The recent Wavves and Cloud Nothings collaboration, No Life for Me, is no exception. Nathan Williams, the frontman of Wavves, and Dylan Baldi, the brains behind Cloud Nothings, have established themselves as premier guitar innovators and their creativity on six strings shows throughout. The opening “Untitled 1” is a weave of pounding yet fragile riffs and the solo towards the end of “How it’s Gonna Go” thrashes around like a fistfight in the dark. Williams and Baldi show an understanding of a rarely appreciated concept in guitar music: restraint. Each note is deliberate, every line serving a purpose and never diving into ego-driven solo sludge. Especially on “Nervous” and “Nothing Hurts,” the guitar parts run through each other without upsetting the balance of the track.
Williams and Baldi give the album its melody and shine, but it’s the drumming of Wavves’ Brian Hill that lends the power.
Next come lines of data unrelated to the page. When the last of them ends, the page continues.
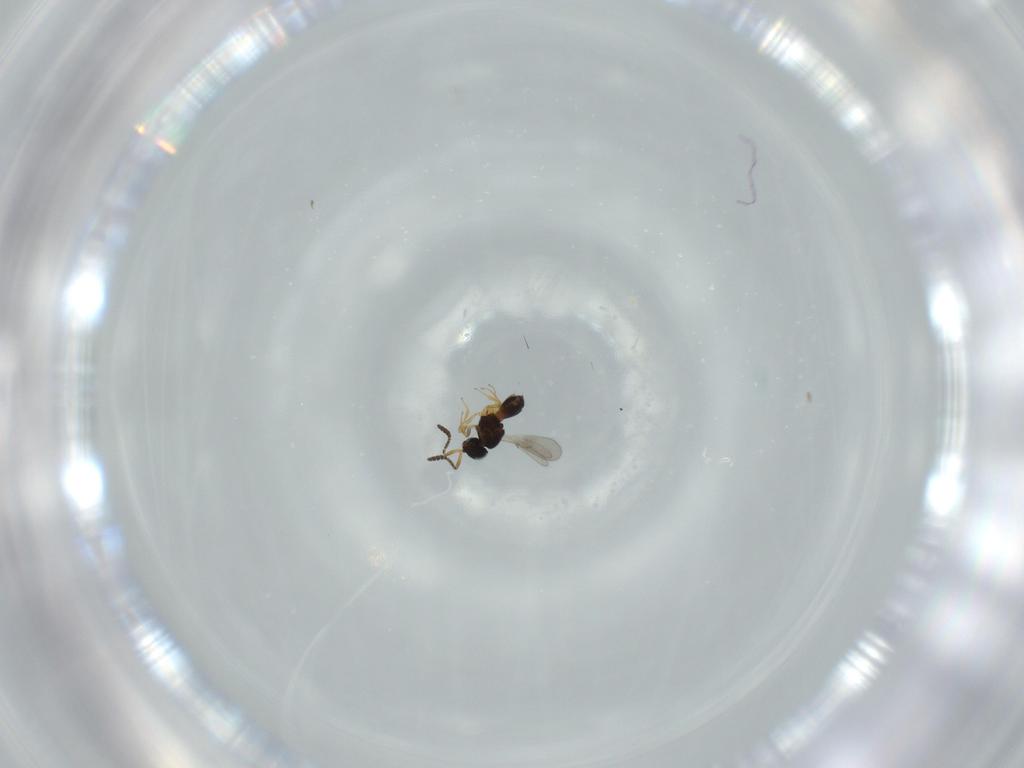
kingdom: Animalia
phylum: Arthropoda
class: Insecta
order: Hymenoptera
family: Scelionidae
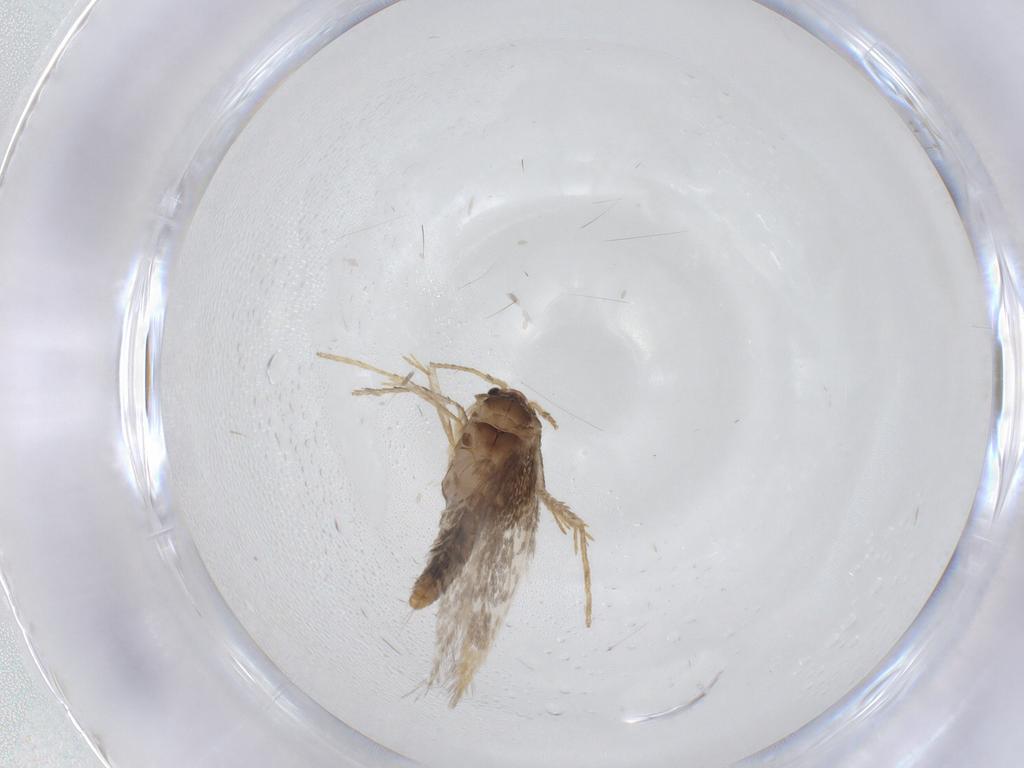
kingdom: Animalia
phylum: Arthropoda
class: Insecta
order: Lepidoptera
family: Nepticulidae
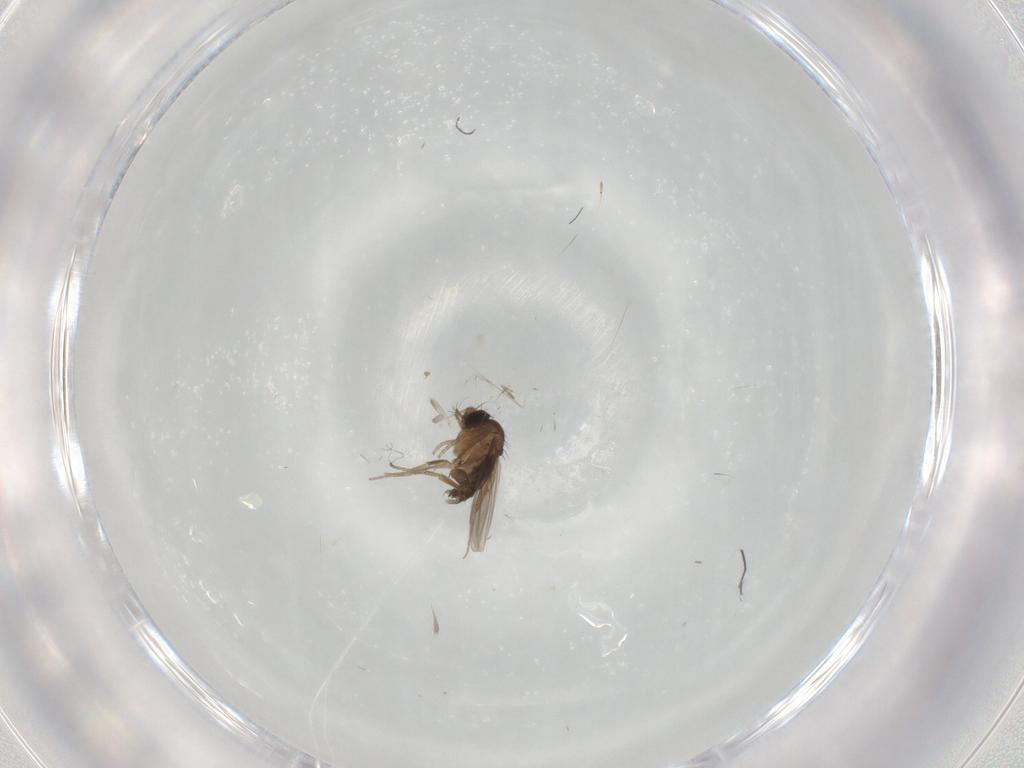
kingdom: Animalia
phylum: Arthropoda
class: Insecta
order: Diptera
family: Phoridae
Hill only appears on six of the album’s nine tracks, but on each one he attacks his kit with a ferocity that’s as sincere as it is raw. On the track “Hard to Find,” Hill turns a simple punk song into a syncopated freak out.
However, the lyrics occasionally fall into the sulky generic lines that modern rock/punk/lo-fi is often characterized by. Choruses like, “Nothing ever comes down," "I feel it open up around me,” or “My energy is my long to be here” ramble like a teenager in a high school poetry class. The vocals just don’t grip you the way the guitar and drums do, and the lyrics are too distant and passionless for how raw the tracks sound. They pull a crashing groove right out of the ground only to weigh it down with emotions picked out of the indie rock dumpster.
But over-thinking the lyrical content is a mistake. Aside from the electronic drone of “Untitled II,” No Life for Me really has some power behind it. Good guitar-heavy music isn’t common nowadays, and I’ll take it where I can get it.